### Given text

+++

# where can I find the Lyft template to create my business card?



## Urbanappalachian (Dec 11, 2016)

Uber has one and so should Lyft. Does it exist?


----------



## 7Miles (Dec 17, 2014)

No . And I will not drive to them to pick them up either . Why would you drive to them ? Waste of your time and gas.

I live by Mexican border and once had this elderly couple from Tijuana. They refuse to know how things work on their phone . A wateress from a restaurant who also drives Lyft downloaded Lyft app for them and requested Lyft (me). They called me later that night on my cell asking me to pick them up again . No way I will do that !


----------



## Skepticaldriver (Mar 5, 2017)

Yeah. Plus. Why? Are you proud of this gig in the state its in? 

Also. Preplanning of a ride and using the lyft uber app to do it. They reserve the right to eff you over and deactivate u. 

Not to mention. Why. The fares suck. Why would you go way out of your way for a specific crappy fare


----------



## Trump Economics (Jul 29, 2015)

Urbanappalachian said:


> Uber has one and so should Lyft. Does it exist?


Oh, you're in the payday loan business, too?


----------



## Urbanappalachian (Dec 11, 2016)

Says a Trump U graduate! LOL.



Trump Economics said:


> Oh, you're in the payday loan business, too?


----------



## Trump Economics (Jul 29, 2015)

Urbanappalachian said:


> Says a Trump U graduate! LOL.


I don't know what's funnier -- your comeback, or the fact that you want to make business cards for a less than minimum-wage payday loan company, but to each their own


----------



## TCANN (Jun 29, 2017)

Trump Economics said:


> I don't know what's funnier -- your comeback, or the fact that you want to make business cards for a less than minimum-wage payday loan company, but to each their own


I am new to this forum, and have seen you post several times about "less than minimum wage".

+++

### Things to do
A. In the Lyft business card thread, what are the answers to these questions?
(i) Which company does Urbanappalachian say already has a business card template?
(ii) Where does 7Miles say they live?
(iii) What phrase does TCANN say Trump Economics has posted several times?
B. Can you retype the stretch of the Lyft business card thread from "I live by Mexican" through "(Mar 5, 2017)"?

+++

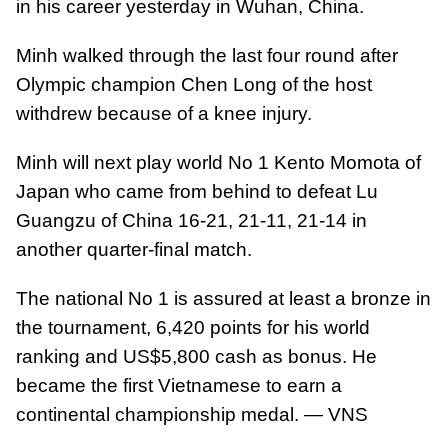
in his career yesterday in Wuhan, China.
Minh walked through the last four round after
Olympic champion Chen Long of the host
withdrew because of a knee injury.
Minh will next play world No 1 Kento Momota of
Japan who came from behind to defeat Lu
Guangzu of China 16-21, 21-11, 21-14 in
another quarter-final match.
The national No 1 is assured at least a bronze in
the tournament, 6,420 points for his world
ranking and US$5,800 cash as bonus. He
became the first Vietnamese to earn a
continental championship medal. — VNS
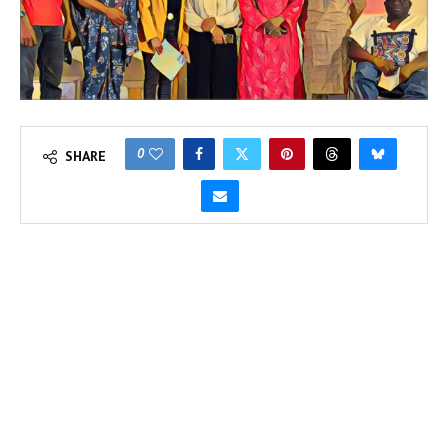
0
SHARE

+++

### Results of the exercise
A.
(i) Uber
(ii) By the Mexican border
(iii) "less than minimum wage"

B.
I live by Mexican border and once had this elderly couple from Tijuana. They refuse to know how things work on their phone . A wateress from a restaurant who also drives Lyft downloaded Lyft app for them and requested Lyft (me). They called me later that night on my cell asking me to pick them up again . No way I will do that !


----------



## Skepticaldriver (Mar 5, 2017)